▶ _To do_:
1. In the passage on pharmacy DIR fees, start at the words "What is a DIR" and end after "not figured in.". Write that stretch again with "claw-backs" replaced by "recoupments".
2. Answer these questions from the passage on pharmacy DIR fees:
(a) Who proposed DIR fee relief?
(b) How does the passage define medication adherence?
(c) How long after a drug is dispensed do claw-backs often occur?

▶ _Document passage_:
# # # #

We may be just days from learning whether a pending Medicare rule will provide relief from pharmacy direct and indirect remuneration (DIR) fees, and thus live up to the vision of “American Patients First: The Trump Administration Blueprint to Lower Drug Prices and Reduce Out-of-Pocket Costs.”  

DIR fee relief, proposed by Health and Human Services Secretary Alex Azar, remains essential to save money for patients and for the government alike. This opportunity can be described in a four-part sequence:

· DIR relief will reduce patients’ cost-sharing for medications,

· which increases medication adherence — or patients’ taking their medications as prescribed,

· which improves overall health,

· which ultimately reduces government costs.

What is a DIR fee? In simple terms, it is when a payer claws back reimbursement paid to a pharmacy for Medicare prescriptions. These claw-backs often occur months after a drug is dispensed, and they can result in below-cost reimbursement to pharmacies. It also leads to higher cost-sharing for patients. That is because cost-sharing is supposed to be based on a drug’s cost, which is artificially inflated when claw-backs are not figured in.

# # # #

▶ _Source data_:
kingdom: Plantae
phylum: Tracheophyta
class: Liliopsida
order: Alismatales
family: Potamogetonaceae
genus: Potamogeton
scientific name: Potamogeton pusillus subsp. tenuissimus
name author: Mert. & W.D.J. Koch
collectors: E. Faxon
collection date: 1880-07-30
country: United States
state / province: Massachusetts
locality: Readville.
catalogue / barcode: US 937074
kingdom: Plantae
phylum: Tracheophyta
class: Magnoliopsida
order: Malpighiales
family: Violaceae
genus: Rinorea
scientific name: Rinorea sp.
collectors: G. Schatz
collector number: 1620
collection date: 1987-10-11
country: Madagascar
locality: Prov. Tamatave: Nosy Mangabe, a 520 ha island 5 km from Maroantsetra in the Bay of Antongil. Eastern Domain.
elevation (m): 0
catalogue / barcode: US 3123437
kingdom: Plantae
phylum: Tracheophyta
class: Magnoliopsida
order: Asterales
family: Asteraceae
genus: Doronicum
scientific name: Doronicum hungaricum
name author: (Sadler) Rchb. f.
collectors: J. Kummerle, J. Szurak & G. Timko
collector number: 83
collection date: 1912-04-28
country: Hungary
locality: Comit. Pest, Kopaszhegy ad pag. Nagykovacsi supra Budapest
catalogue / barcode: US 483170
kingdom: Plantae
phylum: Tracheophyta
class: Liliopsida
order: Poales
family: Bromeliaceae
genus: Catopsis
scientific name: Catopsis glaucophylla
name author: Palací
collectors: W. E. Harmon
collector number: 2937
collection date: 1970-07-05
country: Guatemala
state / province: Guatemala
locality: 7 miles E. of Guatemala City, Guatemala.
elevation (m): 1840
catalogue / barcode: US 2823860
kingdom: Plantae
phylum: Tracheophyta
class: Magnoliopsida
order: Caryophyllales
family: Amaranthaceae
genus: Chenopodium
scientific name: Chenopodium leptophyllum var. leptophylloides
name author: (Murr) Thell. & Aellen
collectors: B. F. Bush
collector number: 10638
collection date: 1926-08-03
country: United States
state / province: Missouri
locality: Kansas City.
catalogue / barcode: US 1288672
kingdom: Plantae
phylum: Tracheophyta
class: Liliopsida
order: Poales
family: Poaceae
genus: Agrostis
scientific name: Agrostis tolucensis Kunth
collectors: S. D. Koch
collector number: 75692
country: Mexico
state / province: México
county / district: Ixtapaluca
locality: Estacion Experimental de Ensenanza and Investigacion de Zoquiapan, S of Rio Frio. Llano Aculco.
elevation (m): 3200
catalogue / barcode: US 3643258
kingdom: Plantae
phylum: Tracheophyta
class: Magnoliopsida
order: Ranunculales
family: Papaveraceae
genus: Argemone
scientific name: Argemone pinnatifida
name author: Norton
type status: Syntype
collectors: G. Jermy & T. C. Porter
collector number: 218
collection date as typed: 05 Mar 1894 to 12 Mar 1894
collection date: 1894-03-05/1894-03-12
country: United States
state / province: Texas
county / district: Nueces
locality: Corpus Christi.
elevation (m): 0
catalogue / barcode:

# # # #

▶ _Results for each task_:
1.
What is a DIR fee? In simple terms, it is when a payer claws back reimbursement paid to a pharmacy for Medicare prescriptions. These recoupments often occur months after a drug is dispensed, and they can result in below-cost reimbursement to pharmacies. It also leads to higher cost-sharing for patients. That is because cost-sharing is supposed to be based on a drug’s cost, which is artificially inflated when recoupments are not figured in.

2.
(a) Health and Human Services Secretary Alex Azar.
(b) Patients taking their medications as prescribed.
(c) Months after the drug is dispensed.